Job item> When the string "Rendered" is part of a line below, that line should be copied.

Data excerpts>

· · · ·

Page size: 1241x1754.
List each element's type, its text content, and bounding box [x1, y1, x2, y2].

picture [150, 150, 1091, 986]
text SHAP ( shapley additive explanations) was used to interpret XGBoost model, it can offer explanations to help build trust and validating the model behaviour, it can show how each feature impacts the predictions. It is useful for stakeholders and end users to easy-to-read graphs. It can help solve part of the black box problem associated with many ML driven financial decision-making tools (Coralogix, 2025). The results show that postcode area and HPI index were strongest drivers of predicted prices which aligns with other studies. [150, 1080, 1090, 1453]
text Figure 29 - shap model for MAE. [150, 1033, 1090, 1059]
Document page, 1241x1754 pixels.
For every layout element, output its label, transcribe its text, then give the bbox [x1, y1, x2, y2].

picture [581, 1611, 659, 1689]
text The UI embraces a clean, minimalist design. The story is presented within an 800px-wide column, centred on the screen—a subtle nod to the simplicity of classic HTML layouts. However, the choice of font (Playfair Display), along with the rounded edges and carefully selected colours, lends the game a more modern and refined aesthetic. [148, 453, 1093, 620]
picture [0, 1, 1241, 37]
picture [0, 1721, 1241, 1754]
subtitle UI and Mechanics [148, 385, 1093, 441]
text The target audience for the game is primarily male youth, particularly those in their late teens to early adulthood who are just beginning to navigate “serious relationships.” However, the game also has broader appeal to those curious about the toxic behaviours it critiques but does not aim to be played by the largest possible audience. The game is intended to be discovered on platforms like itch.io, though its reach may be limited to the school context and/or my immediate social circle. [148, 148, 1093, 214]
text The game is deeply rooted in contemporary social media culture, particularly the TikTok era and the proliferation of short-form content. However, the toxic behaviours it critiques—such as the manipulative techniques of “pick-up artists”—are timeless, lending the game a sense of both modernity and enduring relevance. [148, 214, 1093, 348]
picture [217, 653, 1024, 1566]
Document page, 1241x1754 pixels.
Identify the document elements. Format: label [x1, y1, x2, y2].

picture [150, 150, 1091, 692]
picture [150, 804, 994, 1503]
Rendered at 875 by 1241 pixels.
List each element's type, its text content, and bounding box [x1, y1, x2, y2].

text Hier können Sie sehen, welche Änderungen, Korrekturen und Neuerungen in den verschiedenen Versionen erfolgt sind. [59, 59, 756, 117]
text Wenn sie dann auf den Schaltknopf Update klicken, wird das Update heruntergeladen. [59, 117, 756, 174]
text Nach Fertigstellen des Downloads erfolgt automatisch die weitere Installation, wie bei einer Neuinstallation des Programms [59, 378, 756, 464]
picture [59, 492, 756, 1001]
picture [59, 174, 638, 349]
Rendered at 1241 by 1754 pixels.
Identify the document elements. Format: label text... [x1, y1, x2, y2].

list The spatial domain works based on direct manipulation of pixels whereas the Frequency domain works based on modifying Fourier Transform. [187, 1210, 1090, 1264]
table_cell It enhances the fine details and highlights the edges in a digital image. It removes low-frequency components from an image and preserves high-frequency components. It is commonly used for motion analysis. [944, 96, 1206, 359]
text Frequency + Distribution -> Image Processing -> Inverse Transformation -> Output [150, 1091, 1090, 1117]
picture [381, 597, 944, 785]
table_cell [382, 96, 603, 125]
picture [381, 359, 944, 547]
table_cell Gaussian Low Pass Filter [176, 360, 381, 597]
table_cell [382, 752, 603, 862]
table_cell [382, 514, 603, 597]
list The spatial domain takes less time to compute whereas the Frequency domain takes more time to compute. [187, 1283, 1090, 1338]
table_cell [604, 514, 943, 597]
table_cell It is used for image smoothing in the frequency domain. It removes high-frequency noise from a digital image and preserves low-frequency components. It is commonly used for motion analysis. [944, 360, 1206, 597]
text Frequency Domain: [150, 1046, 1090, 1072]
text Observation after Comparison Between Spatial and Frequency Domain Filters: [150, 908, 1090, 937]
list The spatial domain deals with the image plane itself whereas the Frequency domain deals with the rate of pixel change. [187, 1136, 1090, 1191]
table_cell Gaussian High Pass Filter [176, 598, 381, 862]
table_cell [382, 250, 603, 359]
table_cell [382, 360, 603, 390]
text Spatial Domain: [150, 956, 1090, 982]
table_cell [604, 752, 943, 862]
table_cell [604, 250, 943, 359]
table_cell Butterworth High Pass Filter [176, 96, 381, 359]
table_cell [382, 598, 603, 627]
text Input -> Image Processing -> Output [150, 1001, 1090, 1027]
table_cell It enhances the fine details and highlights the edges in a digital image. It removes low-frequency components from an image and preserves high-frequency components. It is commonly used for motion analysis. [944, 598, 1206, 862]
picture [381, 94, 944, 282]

· · · ·

Result of this task>
Rendered at 875 by 1241 pixels.
Rendered at 1241 by 1754 pixels.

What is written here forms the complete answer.